What explains the access is partly geography and partly the current state of the transatlantic relationship. Nordic governments face a specific version of the China question that their continental European counterparts do not: they are small open economies with high exposure to global supply chains, they sit near Arctic waters where Chinese and Russian activity has been growing, and they have spent the past two years watching American security guarantees become more conditional. That combination does not make them more sympathetic to Beijing. It does make them more interested in knowing exactly where Beijing stands. European powers have been writing their own security frameworks without waiting for Washington, a shift that creates space for bilateral conversations that would have run through a US-centered channel five years ago.
Wang’s language throughout the tour has been multilateralist in register. He called for upholding the UN’s central role and international rule of law, and for opposing what he described as “unilateral and bullying acts,” according to CGTN. He did not name Washington. No one in the room required clarification.
Beijing has made no secret of the strategic logic behind the timing, according to a South China Morning Post analysis. The EU-China relationship has been under considerable strain since a Brussels-Beijing summit a year ago condensed into a single day amid widening trade disputes.
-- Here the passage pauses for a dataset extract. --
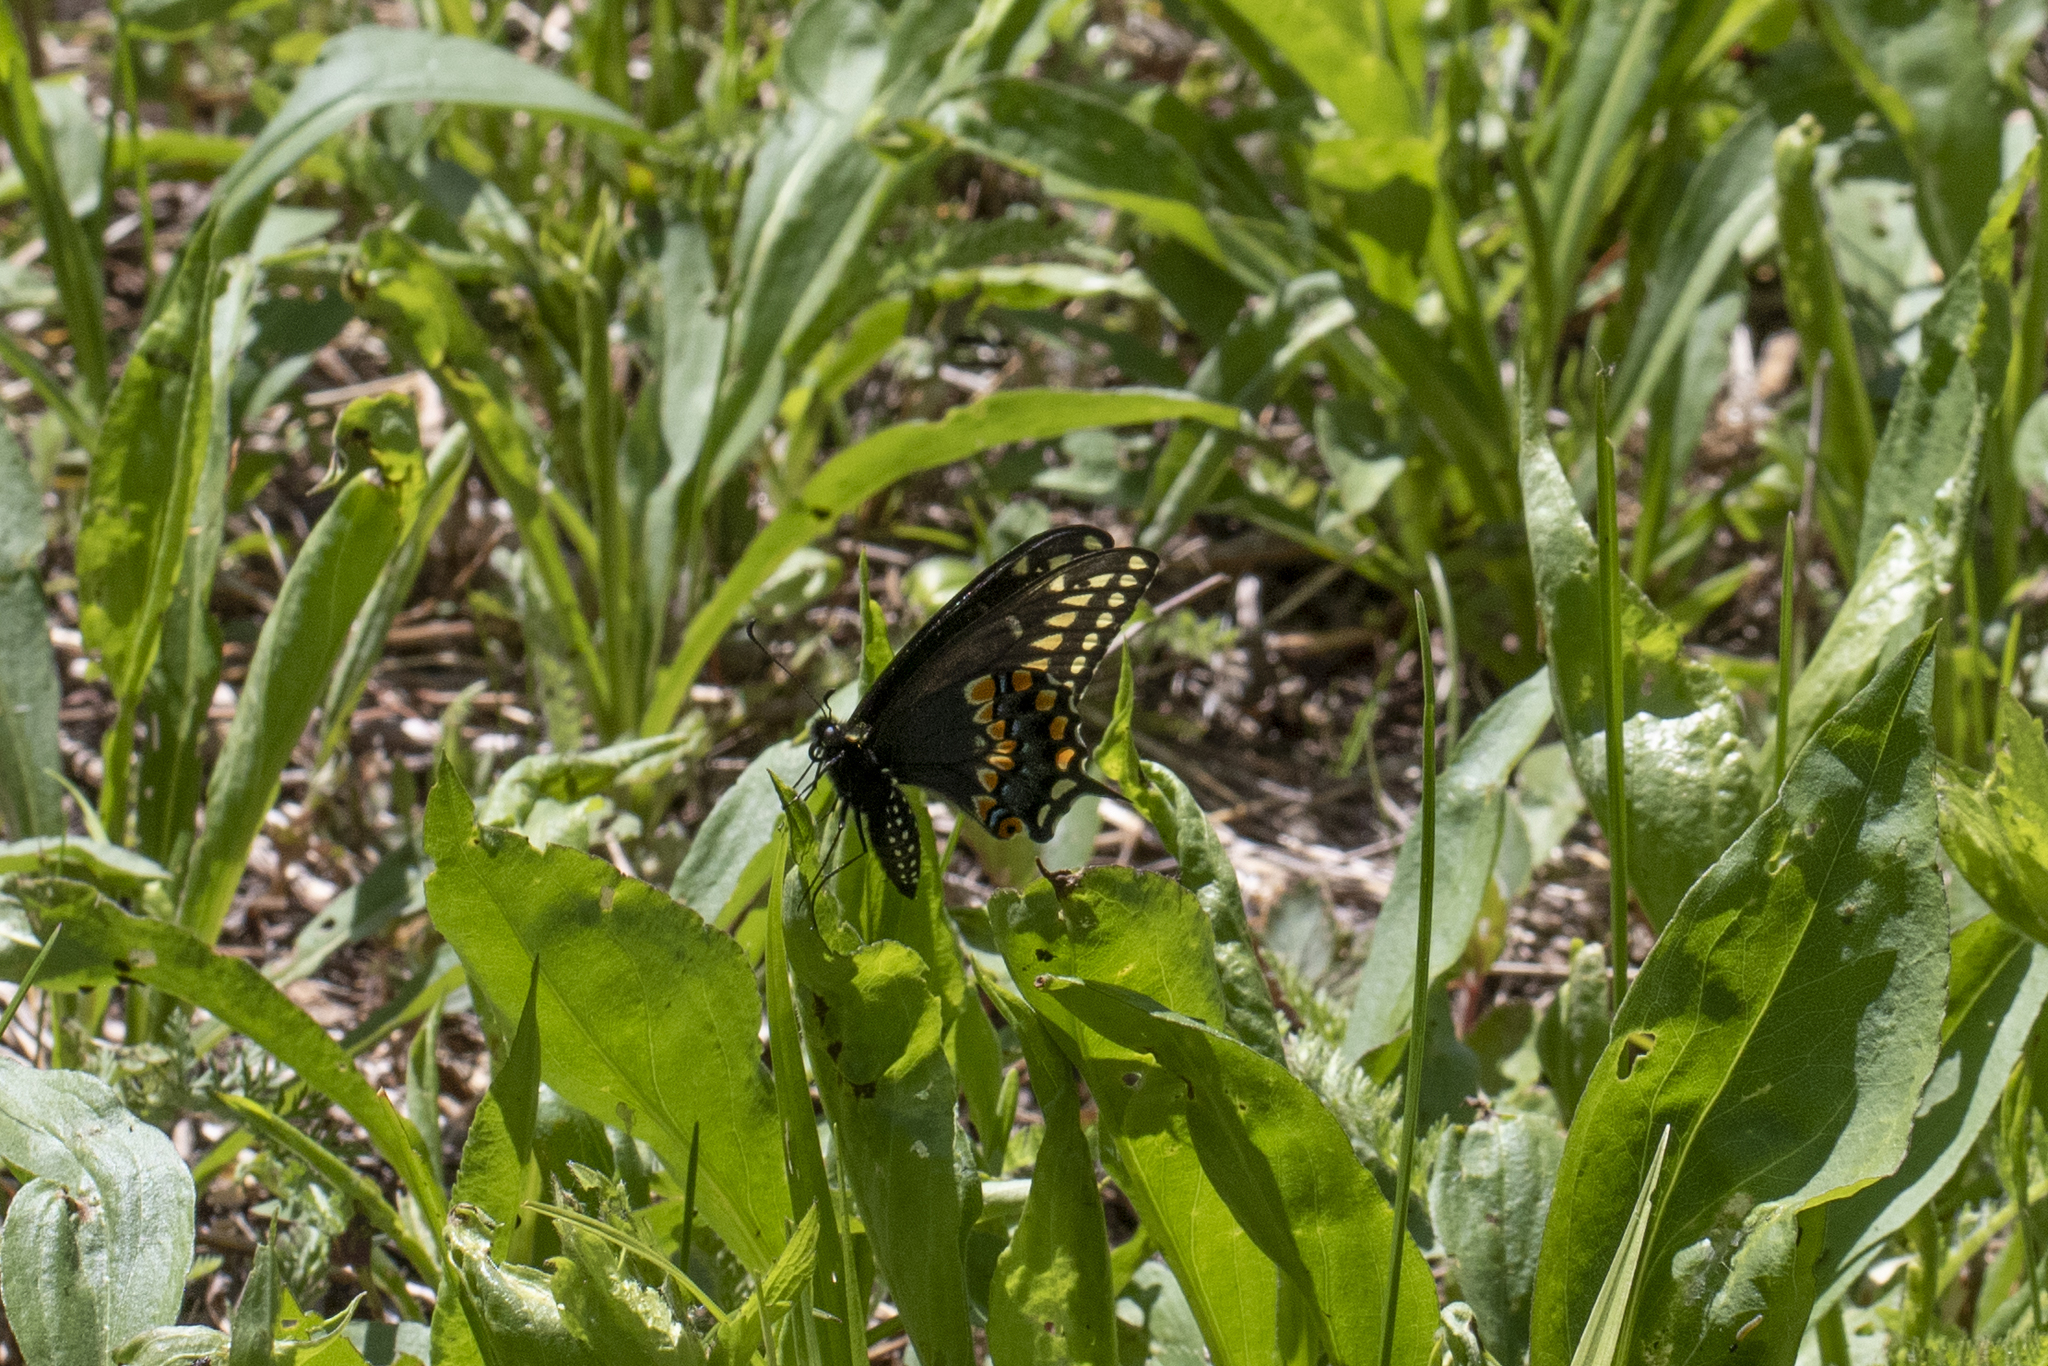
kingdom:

Whether a new diplomatic opening exists, with Europe more guarded and more capable of collective action than it was then, is the question Wang’s Nordic tour is designed to probe.
What it will not resolve is the EU’s October deadline. The trade arithmetic has not changed, the subsidy disputes have not been settled, and the investment barriers that prompted China’s new outbound investment legislation remain. Denmark’s willingness to discuss green shipping and healthcare cooperation does not move any of those files. Wang Yi has five days and four capital cities left to find out whether any of the governments he meets are willing to say something publicly more useful than that.